### Compiti ed esercizi:
a. Ripeti parola per parola il passo del testo su Internet Archive che va da "Non è cosa da" fino a "questi contenuti perduti.".
b. Secondo il testo su Internet Archive, quale percentuale dei siti online nel 2013 non è più accessibile agli utenti?
c. Porta avanti il testo su Internet Archive, riprendendo subito dopo la sua ultima frase.

### Estratto della pagina:
************
Foto Getty

Cose dai nostri schermi

Non è un bel momento per l'archivio più vasto di Internet

Pietro Minto

Messa in ginocchio dalle cause perse in tribunale contro i colossi dell'editoria e della musica, l'imponente biblioteca digitale di Internet Archive è costretta ad accantonare i suoi progetti più lodevoli, mentre l'IA prosegue indisturbata a sottrarre materiale altrui per i propri contenuti sintetici

È un brutto periodo per Internet Archive, società non profit che dal 1996 si è data un obiettivo molto ambizioso, e sempre più fuori luogo nel web odierno, ovvero garantire "l’accesso universale alla conoscenza". Uno dei suoi servizi più noti è la Wayback Machine, una macchina del tempo virtuale che permette di vedere come si sono evoluti i siti internet nel corso degli anni. Basta inserire il sito desiderato nella barra di ricerca per accedere a una serie di sue versioni che sono state salvate nell’archivio.

  

Ascolta "La battaglia per Internet Archive" su Spreaker.

 

Non è cosa da poco, visto che il web non è resiliente come si direbbe, anzi: secondo un’indagine del centro di ricerche Pew, infatti, il 38% dei siti che erano online nel 2013 non sono più accessibili agli utenti. La chiamano “link rot”, marciume dei link, e in molti casi Internet Archive è l’unica testimonianza che rimane di questi contenuti perduti.

Negli ultimi anni, però, la società è stata colpita da alcune denunce che rischiano di metterla in difficoltà. Ha perso un’importante causa contro il gruppo editoriale Hachette che l’aveva denunciata per un progetto avviato dall’Archive nel 2020, quando le biblioteche furono chiuse a causa della pandemia. Per supplire alla loro mancanza, la società decise di offrire la sua collezione di libri gratuitamente agli utenti, che potevano sfogliarli online. Prima di allora il servizio era disponibile ma solo per un certo periodo di tempo, come nelle biblioteche tradizionali: durante la pandemia il limite fu rimosso per alcuni mesi – e gli editori non la presero bene.
************
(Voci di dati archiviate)

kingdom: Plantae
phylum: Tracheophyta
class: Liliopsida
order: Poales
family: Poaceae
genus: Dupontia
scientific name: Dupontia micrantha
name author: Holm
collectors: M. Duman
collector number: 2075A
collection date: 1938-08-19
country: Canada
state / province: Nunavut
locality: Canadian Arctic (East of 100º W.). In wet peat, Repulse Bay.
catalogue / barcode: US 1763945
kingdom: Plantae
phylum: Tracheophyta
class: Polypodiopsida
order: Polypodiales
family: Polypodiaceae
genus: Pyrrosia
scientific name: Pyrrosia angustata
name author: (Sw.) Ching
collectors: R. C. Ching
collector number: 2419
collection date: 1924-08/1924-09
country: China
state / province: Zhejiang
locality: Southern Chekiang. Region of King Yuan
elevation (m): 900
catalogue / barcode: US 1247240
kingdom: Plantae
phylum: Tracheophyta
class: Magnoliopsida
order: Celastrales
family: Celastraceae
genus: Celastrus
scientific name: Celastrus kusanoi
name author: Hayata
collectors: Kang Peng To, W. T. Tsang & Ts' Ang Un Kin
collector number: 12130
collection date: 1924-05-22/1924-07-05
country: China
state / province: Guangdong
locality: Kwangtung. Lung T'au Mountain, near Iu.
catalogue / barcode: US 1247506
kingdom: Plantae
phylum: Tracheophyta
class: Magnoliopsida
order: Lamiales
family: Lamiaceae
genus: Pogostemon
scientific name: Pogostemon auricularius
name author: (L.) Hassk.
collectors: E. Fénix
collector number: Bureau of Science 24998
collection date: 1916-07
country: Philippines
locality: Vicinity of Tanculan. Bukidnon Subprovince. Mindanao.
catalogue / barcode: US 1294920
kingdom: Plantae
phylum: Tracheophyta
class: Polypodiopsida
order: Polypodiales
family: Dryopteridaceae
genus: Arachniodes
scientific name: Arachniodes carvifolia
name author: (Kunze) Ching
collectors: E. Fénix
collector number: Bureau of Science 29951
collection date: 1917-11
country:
************
### Risultati:
a.
Non è cosa da poco, visto che il web non è resiliente come si direbbe, anzi: secondo un’indagine del centro di ricerche Pew, infatti, il 38% dei siti che erano online nel 2013 non sono più accessibili agli utenti. La chiamano “link rot”, marciume dei link, e in molti casi Internet Archive è l’unica testimonianza che rimane di questi contenuti perduti.

b. Il 38%.

c.
La vittoria di Hachette deve aver ispirato la Recording Industry Association of America, o RIAA, l’associazione di categoria per l’industria musicale statunitense, che ha denunciato Internet Archive per uno dei suoi progetti musicali, il Great 78 Project, con cui ha digitalizzato e reso disponibile migliaia di brani provenienti da vecchi dischi a 78 giri (un formato di vinile arcaico). In particolare il progetto si concentrava su dischi non disponibili in catalogo o sui servizi di streaming, in modo da non incappare in problemi legali, ma la RIAA ha trovato nell’archivio anche brani che sono attualmente nel mercato. A quanto pare, l’Archive attendeva che la RIAA segnalasse quali canzoni cancellare dal sito mentre quest’ultima sostiene che Internet Archive avrebbe dovuto agire da sola. Risultato? Ne è nata una causa per la quale le case discografiche chiedono 621 milioni di dollari alla non profit, una cifra che la metterebbe in ginocchio.

Tutto questo è avvenuto in un momento cruciale per il web, che è contemporaneamente preso d’assalto dall’industria delle intelligenze artificiali, le quali sottraggono contenuti d’ogni tipo – spesso senza richieste o permesse –, mentre i suoi utenti le utilizzano per inondare siti e piattaforme di contenuti sintetici. Certo, anche aziende come OpenAI sono state bersaglio di denunce (come quella del New York Times) che rischiano di minare il loro stesso business ma è difficile non notare il doppio standard dimostrato nei confronti di Internet Archive, il cui Great 78 Project è senz’altro utile, lodevole e interessante – ma non può essere definito una minaccia per l’industria discografica.